Lines with the word "down" in them must be copied from the records below.

• **Records for this exercise**:
== Segment start ==
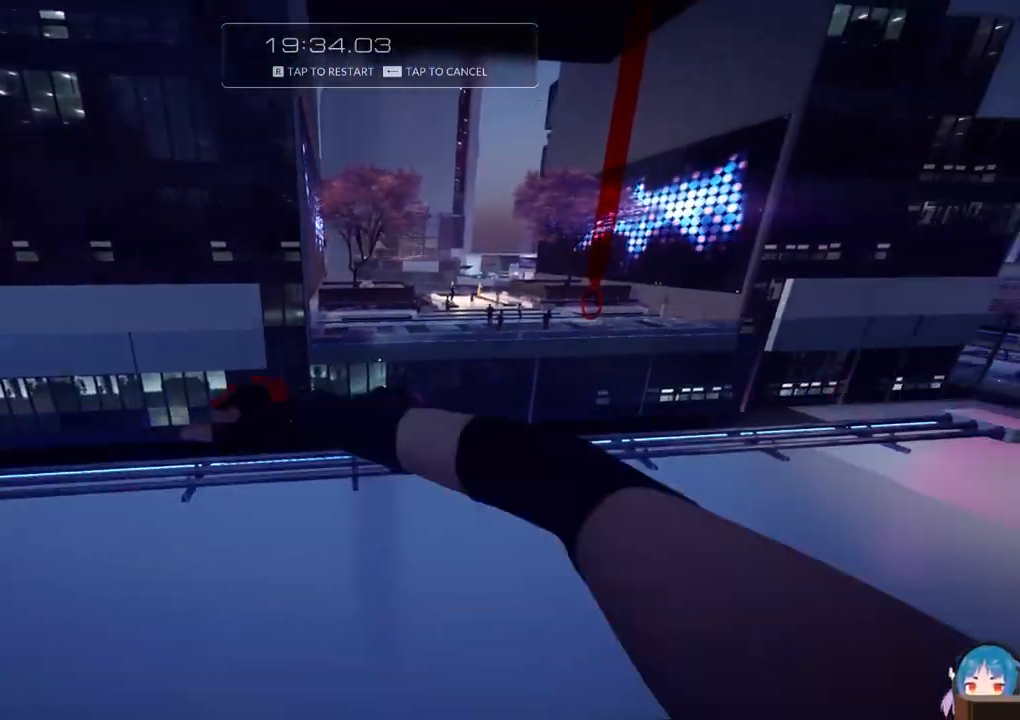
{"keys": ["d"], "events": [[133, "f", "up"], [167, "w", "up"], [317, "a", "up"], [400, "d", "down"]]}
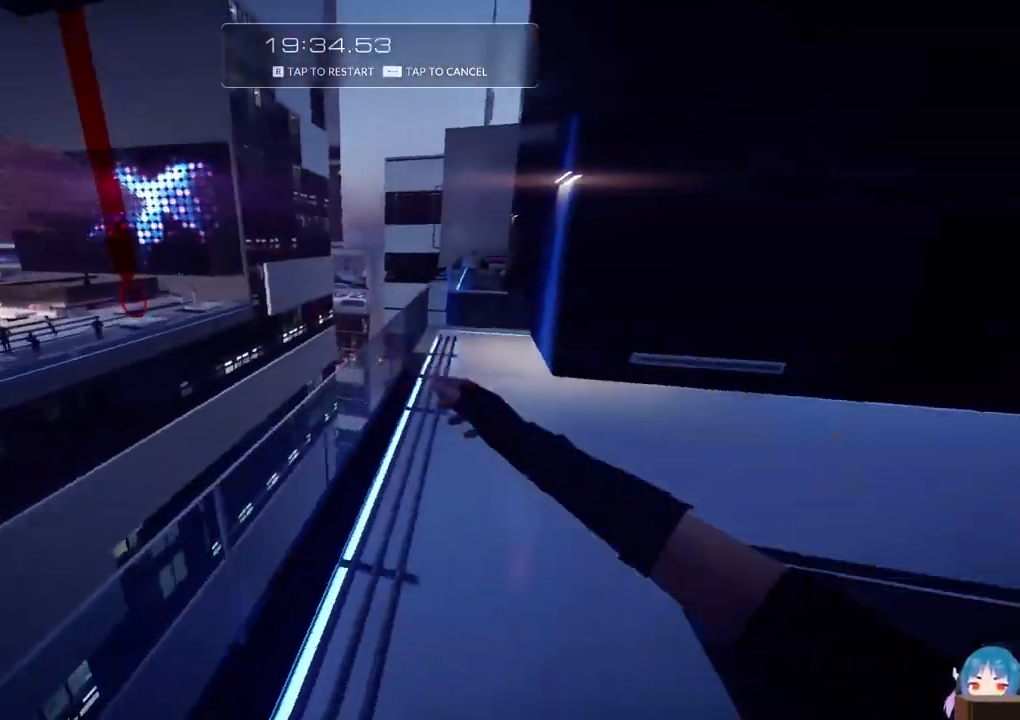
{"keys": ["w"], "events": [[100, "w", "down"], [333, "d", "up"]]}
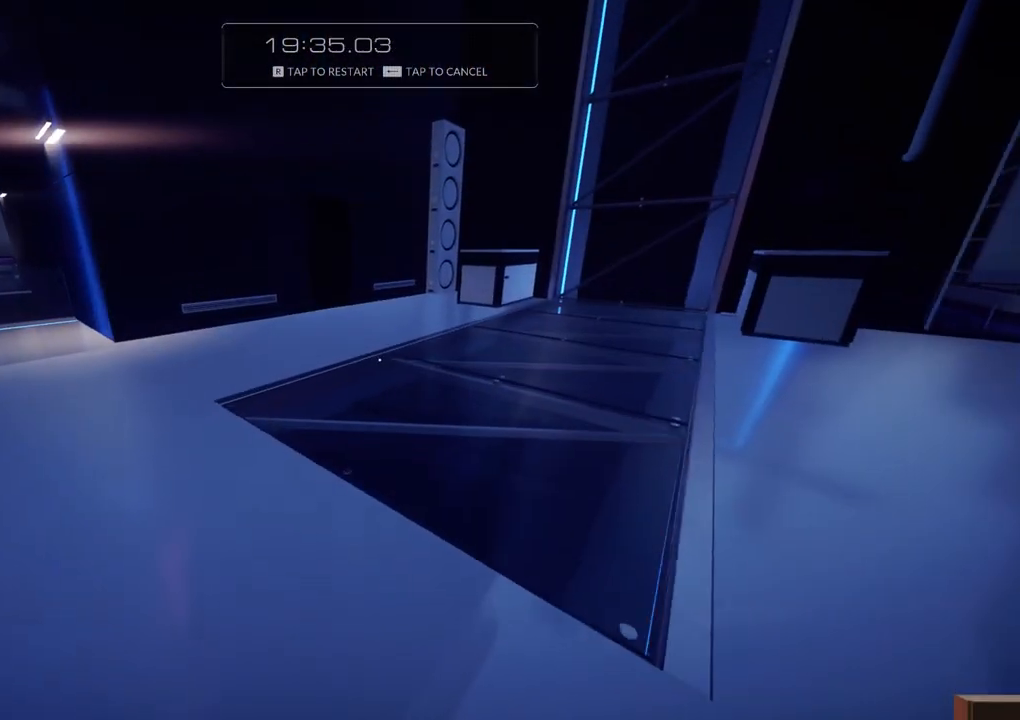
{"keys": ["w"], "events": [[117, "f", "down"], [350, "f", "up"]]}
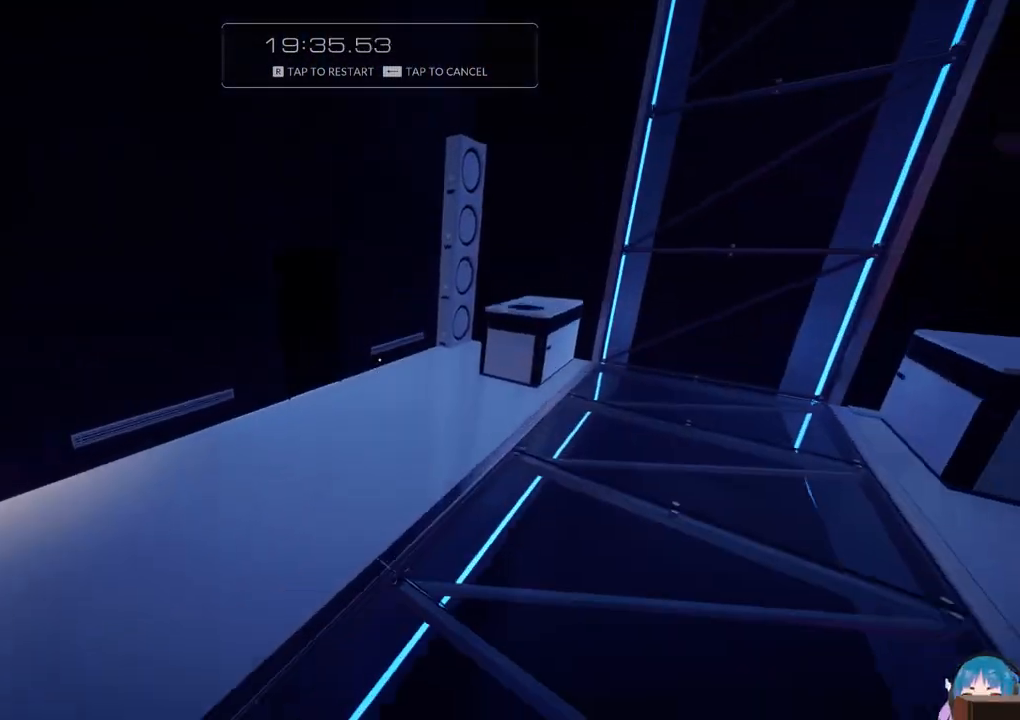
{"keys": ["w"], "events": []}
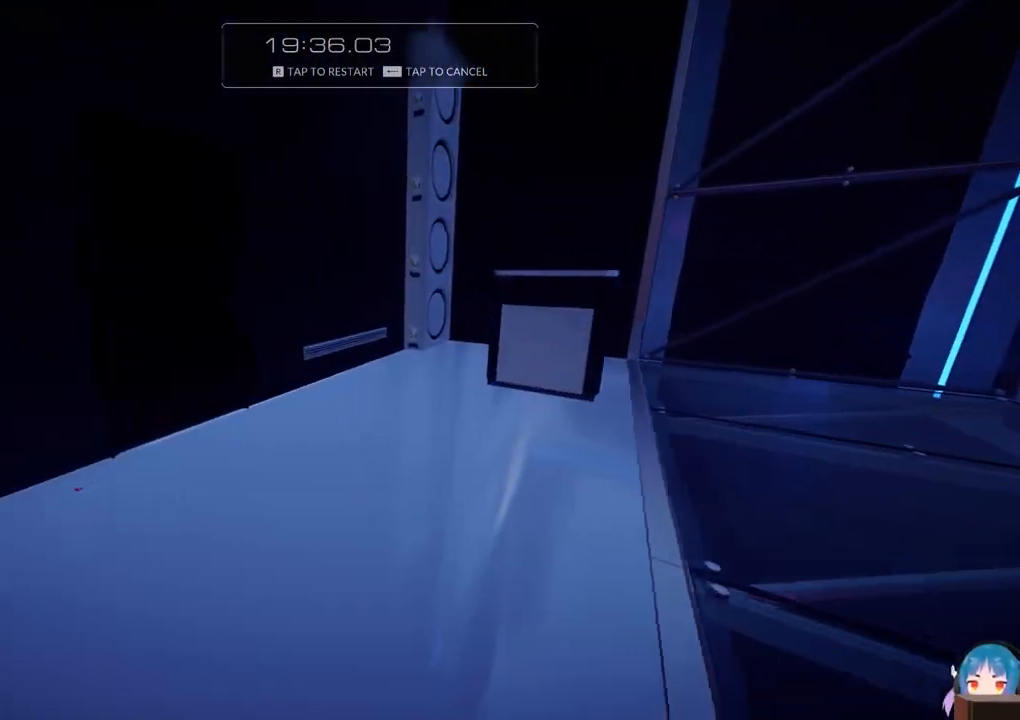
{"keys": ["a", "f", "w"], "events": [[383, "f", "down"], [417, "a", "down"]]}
== Segment end ==
== Segment start ==
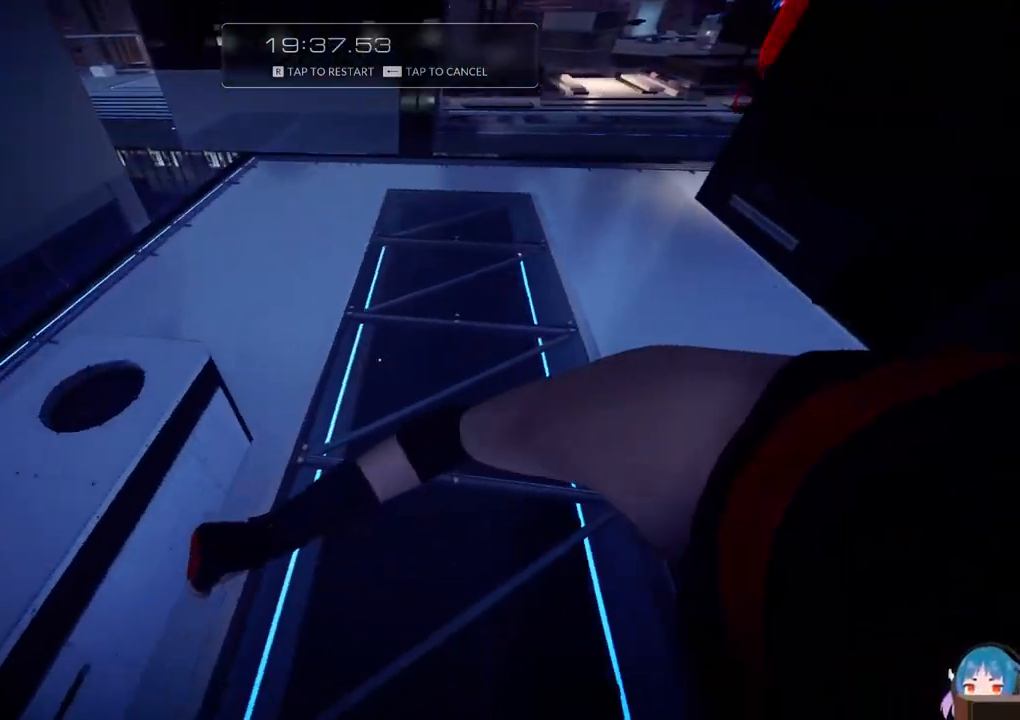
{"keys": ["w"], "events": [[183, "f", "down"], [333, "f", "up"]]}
== Segment end ==
• **Problem solution**:
{"keys": ["d"], "events": [[133, "f", "up"], [167, "w", "up"], [317, "a", "up"], [400, "d", "down"]]}
{"keys": ["w"], "events": [[100, "w", "down"], [333, "d", "up"]]}
{"keys": ["w"], "events": [[117, "f", "down"], [350, "f", "up"]]}
{"keys": ["a", "f", "w"], "events": [[383, "f", "down"], [417, "a", "down"]]}
{"keys": ["w"], "events": [[183, "f", "down"], [333, "f", "up"]]}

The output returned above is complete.